Cuando no hay
conciencia, los peores deseos salen a relucir en plena oscuridad. Stephen es un
escritor que no tiene éxito. Muchas frustraciones anidan en su interior. A
pesar de todo, él no lo ha dejado de intentar…y ha fracasado una y otra vez. Su
mujer va a ausentarse unos días y Stephen no puede desahogar su frustración más
que intentando propasarse con la doncella. Y se propasa. Y se pasa…porque la
mata. El pánico se apodera de Stephen de una forma contenida, pero debe borrar
todo rastro del asesinato. Para ello, se sirve de su hermano, que no parece que
tenga muchas luces. Sin embargo, la desaparición del cuerpo de la criada les
plantea una serie de problemas de tamaño considerable. Entre otras cosas, la
esposa de Stephen está embarazada. Maldito seas, escritorzuelo. Casi lo tienes
todo menos el éxito profesional y has ido a estrangular a una pobre chica que
servía en tu casa. El río que corre al lado será la tumba de agua de la infeliz
sirvienta.
No obstante, la felonía
de Stephen no se detiene ahí. Se arma un cierto revuelo con la desaparición de
Emily, que así se llamaba la chica. Y un buen escritor no deja de aprovechar
ese tipo de oportunidades y, de paso que sale en prensa por la extraña
volatilización de una persona que vivía en su casa, Stephen promociona su
último libro. Y, en último caso, seamos sinceros, su hermano le ayudó a
deshacerse del cuerpo. Si la policía lo encuentra y empieza a husmear, no puede
haber un sospechoso más adecuado.
Fritz Lang dirigió esta
película para la Republic Pictures, una productora de bajísimo presupuesto. No
cabe duda de que esa carencia de fondos puede notarse en el reparto, lleno de
nombres de segunda fila que no figuran en ninguna enciclopedia del cine salvo,
quizá, el del protagonista Louis Hayward que saltó con capa y espada por allí y
por aquí y adquirió cierta fama también de segunda fila. Para compensar, Lang
pone en juego un argumento bastante pueril pero rodeado de una magnética puesta
en escena que le lleva de nuevo a los tiempos del expresionismo alemán más
estilizado. Resultan fascinantes algunas de sus escenas y, de alguna manera,
parece que Charles Laughton recordó su estética a la hora de abordar su ópera
única La noche del cazador. Luces
sobre el agua, ambiente de pesadilla, la soga que se va cerrando, el destino,
ese personaje que siempre sale a relucir en todas las películas del maestro
alemán…La casa del río no tuvo ningún
éxito, fue estrenada en un programa doble y nunca se nombra como una de las
mejores obras de Fritz Lang y, sin embargo, está repleta de magia y de sombras,
de milagros de luz con la ayuda del director de fotografía Edward Cronjager,
que ya había trabajado con Ernst Lubitsch anteriormente.

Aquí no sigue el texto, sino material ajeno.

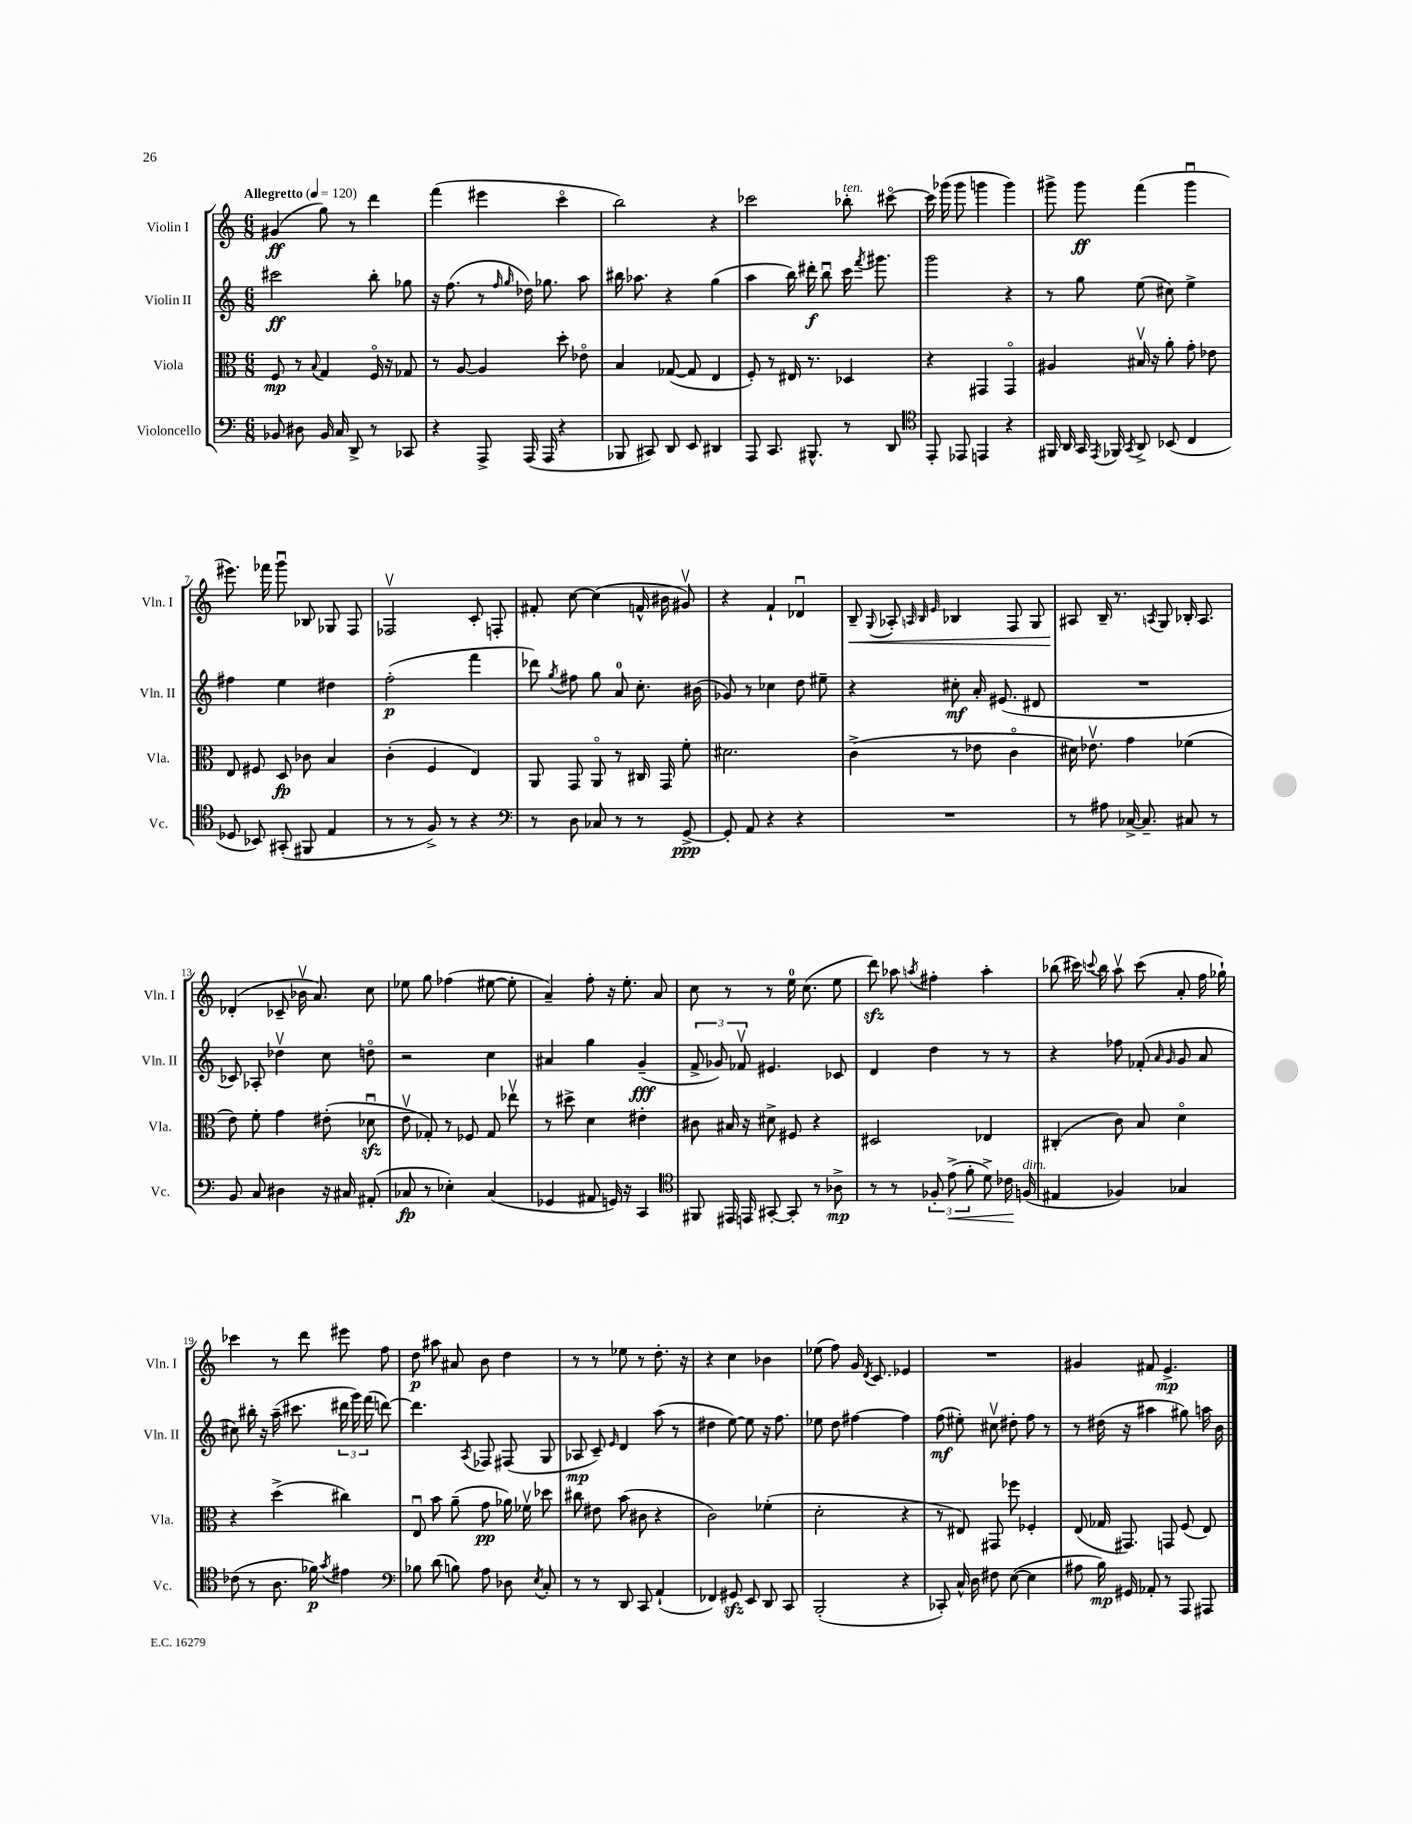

**kern	**kern	**kern	**kern
*staff4	*staff3	*staff2	*staff1
*clefF4	*clefC3	*clefG2	*clefG2
*k[]	*k[]	*k[]	*k[]
*M6/8	*M6/8	*M6/8	*M6/8
*MM120	*MM120	*MM120	*MM120
8BB-	8F	2ccc#	(4g#
8D#	8r	.	.
.	8qqB	.	.
16BB-	4G	.	8gg)
16C	.	.	.
8DD^	.	.	8r
8r	16Fo	8bb'	4ddd
.	16r	.	.
8CC-	8G-	8gg-	.
=	=	=	=
4r	8r	16r	(4fff
.	.	(8.ff	.
.	[8A	.	.
8AAA^	4A]	8r	4eee#
.	.	16qqff	.
.	.	16qqgg	.
(16AAA	.	16dd-)	.
16AAA	.	8.gg-	.
4r	8dd'	.	4ccco
.	8e-o	8aa	.
=	=	=	=
8BBB-	4B	16bb#	2bb)
.	.	8.aa-	.
8CC#)	.	.	.
8DD	([8G-	4r	.
8EE	8G-]	.	.
4DD#	4E	(4gg	4r
=	=	=	=
8AAA	8F')	4aa	2ccc-
8.CC	8r	.	.
.	16E#	16bb)	.
8.BBB#^^	8.r	16ddd#'	.
.	.	8bbu	.
8r	4D-	16ccc	8bb-'
.	.	8qfff	.
.	.	8.ggg#	.
8DD	.	.	[8ccc#o
=	=	=	=
*clefC4	*	*	*
8EE'	4r	2ggg	16ccc#]
.	.	.	(16ggg-
8EE-	.	.	8ggg-
4EE	4GG#	.	4ggg
4r	4GG#o	4r	4ggg)
=	=	=	=
16FF#	4A#	8r	8ggg#^
16AA	.	.	.
16GG	.	8gg	8ggg#
8qEE	.	.	.
16FF-	.	.	.
8qGG	.	.	.
8AA^	16B#v	(8ee	(4fff
.	16r	.	.
(8BB-	8a'	8cc#)	.
4C	8g'	4ee^	4ggg#u
.	8e-	.	.
=	=	=	=
8D-	8E	4ff#	8.eee#)
8BB-)	8F#	.	.
.	.	.	16fff-
(8GG#'	8D	4ee	8gggu
8FF#	8c-	.	8B-
4E	4B	4dd#	8G-
.	.	.	8F
=	=	=	=
8r	(4c'	(2ff'	2F-v
8r	.	.	.
8F^)	4F	.	.
8r	.	.	.
4r	4E)	4fff	8c'
.	.	.	8F'
=	=	=	=
*clefF4	*	*	*
8r	8AA	8ddd-)	8f#'
.	.	8qgg	.
8D	8GG	8ff#	[8cc
8C-	8AAo	8gg	(4cc]
8r	8r	8a	.
8r	16C#	8.cc'	16f^^
.	16GG	.	16b#
[8GG^	8f'	.	8g#v)
.	.	(16b#	.
=	=	=	=
8GG']	2.d#	8g-)	4r
8AA	.	8r	.
4r	.	4cc-	4f`
4r	.	8dd	4d-u
.	.	8ee#~	.
=	=	=	=
2.r	(4c^	4r	8B~
.	.	.	8qqG
.	.	.	8A-'
.	.	.	32qqA
.	.	.	32qqB
.	.	.	32qqe
.	8r	8cc#'	4B-
.	8e-	16a'	.
.	.	(8.e#	.
.	4co	.	8F
.	.	8d#	8G
=	=	=	=
8r	16d#)	2.r	8A#
.	8.e-v	.	.
8A#	.	.	16B~
.	.	.	8.r
[16C-^	4g	.	.
8.C-~]	.	.	.
.	.	.	8qA
.	.	.	8G
8C#	(4f-	.	16B-'
.	.	.	8.A
8r	.	.	.
=	=	=	=
8BB	8e)	8c-)	(4d-'
8C	8f'	8A-'	.
4D#	4g	4dd-v	8c-~
.	.	.	16b-v
.	.	.	8.a)
16r	(8e#'	8cc	.
16C#	.	.	.
(8AA#'	8d-u	8ddo	8cc
=	=	=	=
8C-	8ev	2r	8ee-
8r	8G-')	.	8gg
4E-')	8r	.	(4ff-
.	8F-	.	.
(4C-	8G-	4cc	[8ee#
.	8ee-v	.	8ee#']
=	=	=	=
4GG-	8r	4a#	4a~)
.	8dd#^	.	.
8AA#	4d	4gg	8ff'
16GG)	.	.	16r
16r	.	.	8.ee'
4CC	4e#'	(4g~	.
.	.	.	8a
=	=	=	=
*clefC4	*	*	*
8FF#	8c#	12f^	8cc
.	.	12g-)	.
16EE#	16B#	.	8r
.	.	12f-v	.
16EE	16r	.	.
[8GG#'	8d#^	4.e#	8r
8GG#']	8F#	.	16ee
.	.	.	(8.cc
8r	4r	.	.
8A-^	.	8c-	8ee
=	=	=	=
8r	2D#	4d	8ddd)
8r	.	.	8aa-
.	.	.	8qaa
12F-'	.	4dd	4ff#'
(12e^	.	.	.
12f'	.	.	.
8d^)	4E-	8r	4aa'
16c-	.	8r	.
(16F	.	.	.
=	=	=	=
4E#	(4C#'	4r	(8bb-
.	.	.	16ccc#)
.	.	.	8qqccc
.	.	.	16bb-
4F-)	8c)	8ff-	8aav
.	8B	(8f-'	(8ccc
.	.	16qqa	.
.	.	16qqg	.
4G-	4do	8g	8a'
.	.	8a	16ff
.	.	.	16gg-`)
=	=	=	=
(8c-	4r	8cc#)	4ccc-
8r	.	16bb#'	.
.	.	16r	.
8.A	(4dd^	(16aa~	8r
.	.	8.ccc#	.
.	.	.	8ddd
16f-)	.	.	.
8qg	.	.	.
4e#	4cc#)	24ddd#	8eee#
.	.	24ggg)	.
.	.	(24fff	.
.	.	[8ddd)	8ff
=	=	=	=
*clefF4	*	*	*
8B-	8Eu	4.ddd]	8dd
(8d	8b	.	8aa#
8B)	(8a~	.	8a#
.	.	8qA	.
8A	8g	8F-	8b
8D-	16a-)	(8F#	4dd
.	16f-v	.	.
8qE	.	.	.
8C'	8dd-	8G	.
=	=	=	=
8r	8cc#	8A-	8r
8r	8e#	8c~)	8r
.	.	16qqe	.
8DD	(8b	4d	8ee-
8CC	8c#	.	8r
(4AA`	4r	(8aa	8.dd'
.	.	8r	.
.	.	.	16r
=	=	=	=
4FF-)	2c)	4dd#	4r
8GG#	.	[8ee)	4cc
8EE	.	8ee]	.
8DD	(4f-'	16r	4b-
.	.	8.ff	.
8CC	.	.	.
=	=	=	=
(2BBB'	2d'	8ee-	(8ee-
.	.	8dd	8ff)
.	.	[4ff#	16g
.	.	.	8qd
.	.	.	8.c
4r	4r	4ff#]	4e-
=	=	=	=
8CC-')	8r	(8ff	2.r
16C^^	8E#)	8ee#')	.
16D	.	.	.
8F#	8GG#	8cc#v	.
([8E	8ff-	8dd#'	.
4E]	4F-'	8ff	.
.	.	8r	.
=	=	=	=
8A#	(8E	8r	4g#
16B)	16G-	(16dd#	.
16GG#	8.GG#)	16r	.
8AA-'	.	4aa#	8f#
8r	8GG	.	4.e^
8AAA	(8F	8gg#)	.
8AAA#	8E)	16aa	.
.	.	16b	.
==	==	==	==
*-	*-	*-	*-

Así que no desesperen. A menudo, se ha comparado el éxito con el acto sexual, pero no es así. Es una brisa que, a veces, te toca en la cara y luego huye porque es cobarde y no se quiere quedar. En todo caso, si no lo tienen, no se les ocurra navegar por los oscuros estrechos del deseo porque la vida ya no les pertenecerá y estarán sometidos a los continuos vaivenes de un destino que nunca se muestra complaciente.